_Given instruction:_ Express the lines of material starting at the line containing "pose: elev=351.7 azim=51.7" and ending at the line containing "Dot at: (349, 210)" as a Markdown table with columns n and Line, one row per line numbered from 1, leaving out blank lines.

_Records provided:_
[BEGIN]
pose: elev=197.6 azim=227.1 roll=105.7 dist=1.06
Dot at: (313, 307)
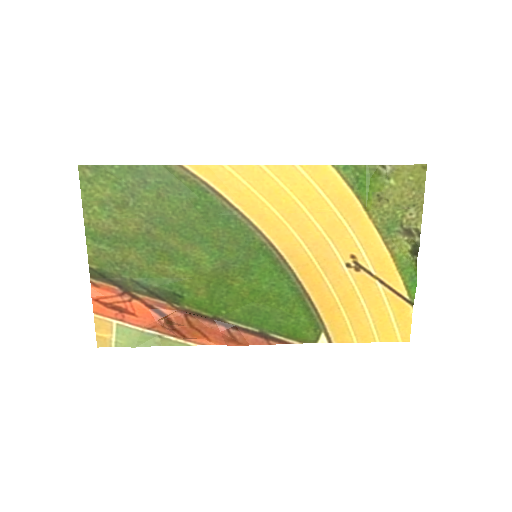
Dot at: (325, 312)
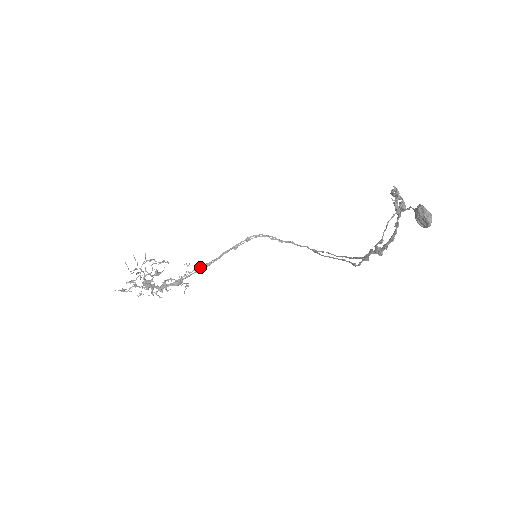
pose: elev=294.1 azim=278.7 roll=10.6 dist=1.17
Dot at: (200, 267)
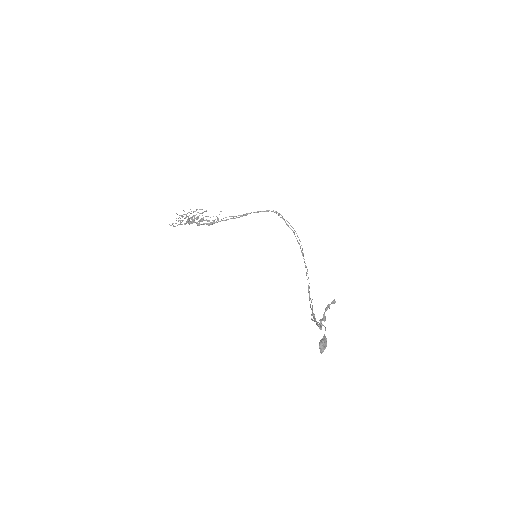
[END]
[BEGIN]
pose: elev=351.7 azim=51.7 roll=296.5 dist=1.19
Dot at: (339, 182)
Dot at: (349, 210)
[END]
_Exercise response:_
| n | Line |
|---|---|
| 1 | pose: elev=351.7 azim=51.7 roll=296.5 dist=1.19 |
| 2 | Dot at: (339, 182) |
| 3 | Dot at: (349, 210) |